I'm invited to a friend's daughter's college graduation, as well as, this young woman's upcoming wedding.  Need some ideas on what is an acceptable amount for each gift? Thanks.


----------



## LynnD (Jun 6, 2015)

It all depends on how much money you have and how good friends you are.

Did she register for the wedding anywhere?


----------



## AprilT (Jun 6, 2015)

This really is a difficult dilemma for people at times, it's not easy for us to answer without more details, budget constraints will factor in as well and so does the mentality of those whom you are dealing with.


----------



## maplebeez (Jun 6, 2015)

I'm retired with a limited income.  Have known the daughter since she was a child & consider her mom a good friend.  I think a smaller amount for the graduation & a larger amount for the wedding gift will be okay. And she is registered at a few places.  So I'm thinking if she receives tons of gift cards, as wedding gifts, she can have quite a shopping spree!


----------



## LynnD (Jun 6, 2015)

That sounds good to me and since they know you and your finances, I'm sure they aren't expecting you to give more than you can.
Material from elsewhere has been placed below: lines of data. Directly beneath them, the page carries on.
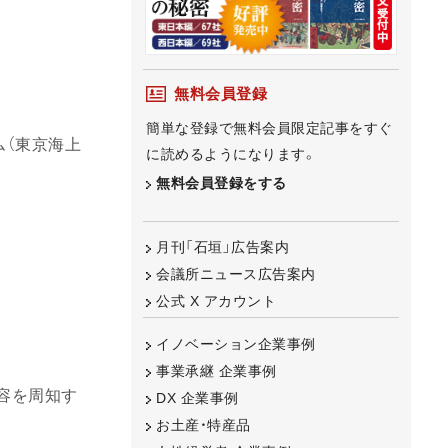
無料会員登録
簡単な登録で無料会員限定記事をすぐ
ム（東京海上
に読めるようになります。
無料会員登録をする
月刊「石垣」広告案内
会議所ニュース広告案内
公式 X アカウント
イノベーション企業事例
事業承継 企業事例
容を周知す
DX 企業事例
お土産・特産品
most brides will pick some cheaper gifts on their registry also so that someone that doesn't have a lot won't feel bad.


----------



## AprilT (Jun 6, 2015)

Personally, If you can swing it a gift visa type gift card $50 to $100 is more than enough.  And if the budget is really tight, than I'm sure they would understand if you handed over $20 - 40 dollar card.  Friends will understand, love you and appreciate you no matter.


----------



## AprilSun (Jun 7, 2015)

Your situation reminds me of mine a few years ago. I have been friends with someone since we were children and we still see each other and keep in touch. Her son was getting married a few years ago and I was invited to the shower. Like you, I am on a limited income. The way I handled it was, I put in an amount that I was comfortable with. In other words, an amount that I wasn't going to be feeling guilty because I didn't give enough. And, remember, it's the thought that counts. If they are truly friends, they will appreciate any amount you give.


----------